━━━ DATA
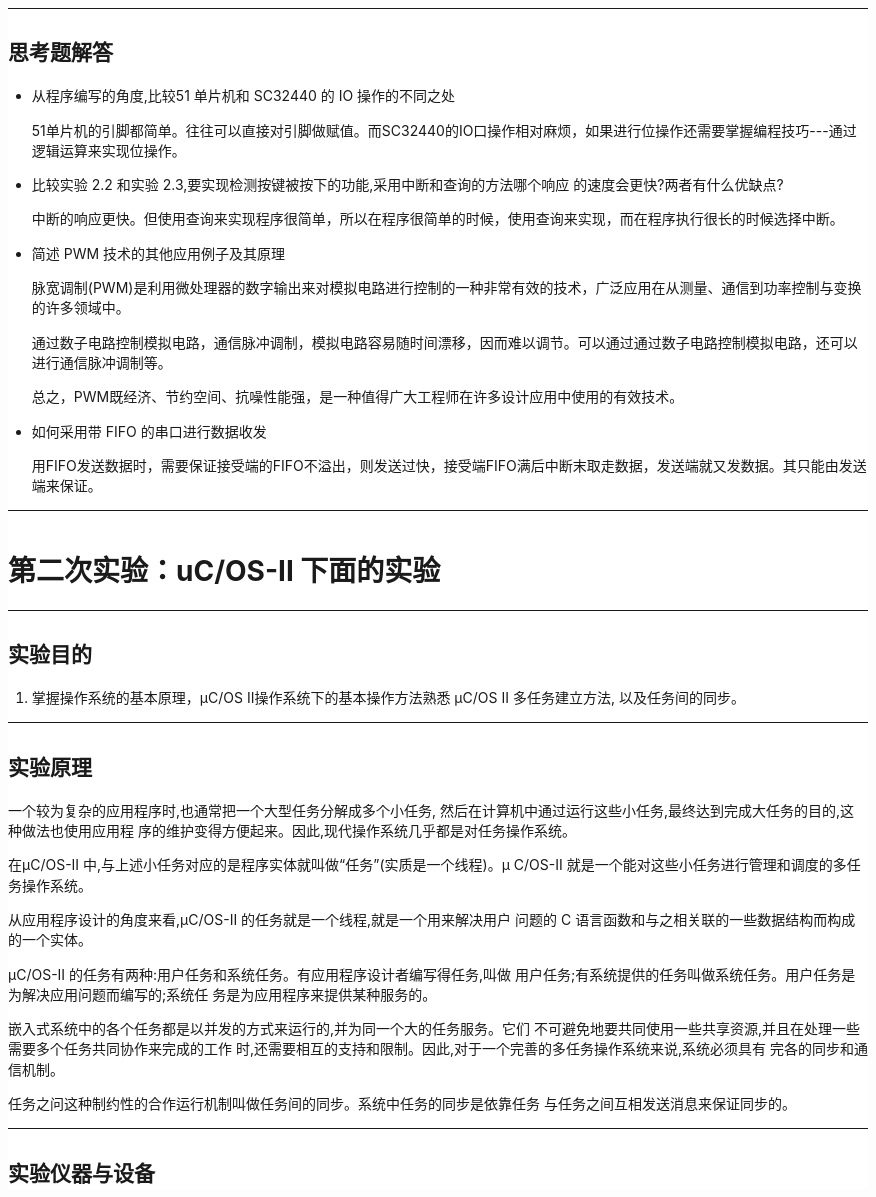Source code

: ------------

## 思考题解答

-   从程序编写的角度,比较51 单片机和 SC32440 的 IO 操作的不同之处 

    51单片机的引脚都简单。往往可以直接对引脚做赋值。而SC32440的IO口操作相对麻烦，如果进行位操作还需要掌握编程技巧---通过逻辑运算来实现位操作。

-   比较实验 2.2 和实验 2.3,要实现检测按键被按下的功能,采用中断和查询的方法哪个响应
的速度会更快?两者有什么优缺点?

    中断的响应更快。但使用查询来实现程序很简单，所以在程序很简单的时候，使用查询来实现，而在程序执行很长的时候选择中断。

-   简述 PWM 技术的其他应用例子及其原理

    脉宽调制(PWM)是利用微处理器的数字输出来对模拟电路进行控制的一种非常有效的技术，广泛应用在从测量、通信到功率控制与变换的许多领域中。
    
    通过数子电路控制模拟电路，通信脉冲调制，模拟电路容易随时间漂移，因而难以调节。可以通过通过数子电路控制模拟电路，还可以进行通信脉冲调制等。

    总之，PWM既经济、节约空间、抗噪性能强，是一种值得广大工程师在许多设计应用中使用的有效技术。

-   如何采用带 FIFO 的串口进行数据收发

    用FIFO发送数据时，需要保证接受端的FIFO不溢出，则发送过快，接受端FIFO满后中断末取走数据，发送端就又发数据。其只能由发送端来保证。

------------------------

# 第二次实验：uC/OS-II 下面的实验

-------------

## 实验目的

1. 掌握操作系统的基本原理，μC/OS II操作系统下的基本操作方法熟悉 μC/OS II 多任务建立方法, 以及任务间的同步。

------------

## 实验原理

一个较为复杂的应用程序时,也通常把一个大型任务分解成多个小任务, 然后在计算机中通过运行这些小任务,最终达到完成大任务的目的,这种做法也使用应用程 序的维护变得方便起来。因此,现代操作系统几乎都是对任务操作系统。

在μC/OS-II 中,与上述小任务对应的是程序实体就叫做“任务”(实质是一个线程)。μ C/OS-II 就是一个能对这些小任务进行管理和调度的多任务操作系统。

从应用程序设计的角度来看,μC/OS-II 的任务就是一个线程,就是一个用来解决用户 问题的 C 语言函数和与之相关联的一些数据结构而构成的一个实体。

μC/OS-II 的任务有两种:用户任务和系统任务。有应用程序设计者编写得任务,叫做 用户任务;有系统提供的任务叫做系统任务。用户任务是为解决应用问题而编写的;系统任 务是为应用程序来提供某种服务的。

嵌入式系统中的各个任务都是以并发的方式来运行的,并为同一个大的任务服务。它们 不可避免地要共同使用一些共享资源,并且在处理一些需要多个任务共同协作来完成的工作 时,还需要相互的支持和限制。因此,对于一个完善的多任务操作系统来说,系统必须具有 完各的同步和通信机制。

任务之问这种制约性的合作运行机制叫做任务间的同步。系统中任务的同步是依靠任务 与任务之间互相发送消息来保证同步的。

-------------

## 实验仪器与设备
━━━━━━
#### WORK ORDER
Lay out all of the data above as a Markdown table with the columns "Row" and "Line," giving each non-blank line a row number and omitting blank lines. Leave the pictures out of the answer.

#### FINISHED TASK
| Row | Line |
|---|---|
| 1 | Source code |
| 2 | : ------------ |
| 3 | ## 思考题解答 |
| 4 | -   从程序编写的角度,比较51 单片机和 SC32440 的 IO 操作的不同之处  |
| 5 |     51单片机的引脚都简单。往往可以直接对引脚做赋值。而SC32440的IO口操作相对麻烦，如果进行位操作还需要掌握编程技巧---通过逻辑运算来实现位操作。 |
| 6 | -   比较实验 2.2 和实验 2.3,要实现检测按键被按下的功能,采用中断和查询的方法哪个响应 |
| 7 | 的速度会更快?两者有什么优缺点? |
| 8 |     中断的响应更快。但使用查询来实现程序很简单，所以在程序很简单的时候，使用查询来实现，而在程序执行很长的时候选择中断。 |
| 9 | -   简述 PWM 技术的其他应用例子及其原理 |
| 10 |     脉宽调制(PWM)是利用微处理器的数字输出来对模拟电路进行控制的一种非常有效的技术，广泛应用在从测量、通信到功率控制与变换的许多领域中。 |
| 11 |     通过数子电路控制模拟电路，通信脉冲调制，模拟电路容易随时间漂移，因而难以调节。可以通过通过数子电路控制模拟电路，还可以进行通信脉冲调制等。 |
| 12 |     总之，PWM既经济、节约空间、抗噪性能强，是一种值得广大工程师在许多设计应用中使用的有效技术。 |
| 13 | -   如何采用带 FIFO 的串口进行数据收发 |
| 14 |     用FIFO发送数据时，需要保证接受端的FIFO不溢出，则发送过快，接受端FIFO满后中断末取走数据，发送端就又发数据。其只能由发送端来保证。 |
| 15 | ------------------------ |
| 16 | # 第二次实验：uC/OS-II 下面的实验 |
| 17 | ------------- |
| 18 | ## 实验目的 |
| 19 | 1. 掌握操作系统的基本原理，μC/OS II操作系统下的基本操作方法熟悉 μC/OS II 多任务建立方法, 以及任务间的同步。 |
| 20 | ------------ |
| 21 | ## 实验原理 |
| 22 | 一个较为复杂的应用程序时,也通常把一个大型任务分解成多个小任务, 然后在计算机中通过运行这些小任务,最终达到完成大任务的目的,这种做法也使用应用程 序的维护变得方便起来。因此,现代操作系统几乎都是对任务操作系统。 |
| 23 | 在μC/OS-II 中,与上述小任务对应的是程序实体就叫做“任务”(实质是一个线程)。μ C/OS-II 就是一个能对这些小任务进行管理和调度的多任务操作系统。 |
| 24 | 从应用程序设计的角度来看,μC/OS-II 的任务就是一个线程,就是一个用来解决用户 问题的 C 语言函数和与之相关联的一些数据结构而构成的一个实体。 |
| 25 | μC/OS-II 的任务有两种:用户任务和系统任务。有应用程序设计者编写得任务,叫做 用户任务;有系统提供的任务叫做系统任务。用户任务是为解决应用问题而编写的;系统任 务是为应用程序来提供某种服务的。 |
| 26 | 嵌入式系统中的各个任务都是以并发的方式来运行的,并为同一个大的任务服务。它们 不可避免地要共同使用一些共享资源,并且在处理一些需要多个任务共同协作来完成的工作 时,还需要相互的支持和限制。因此,对于一个完善的多任务操作系统来说,系统必须具有 完各的同步和通信机制。 |
| 27 | 任务之问这种制约性的合作运行机制叫做任务间的同步。系统中任务的同步是依靠任务 与任务之间互相发送消息来保证同步的。 |
| 28 | ------------- |
| 29 | ## 实验仪器与设备 |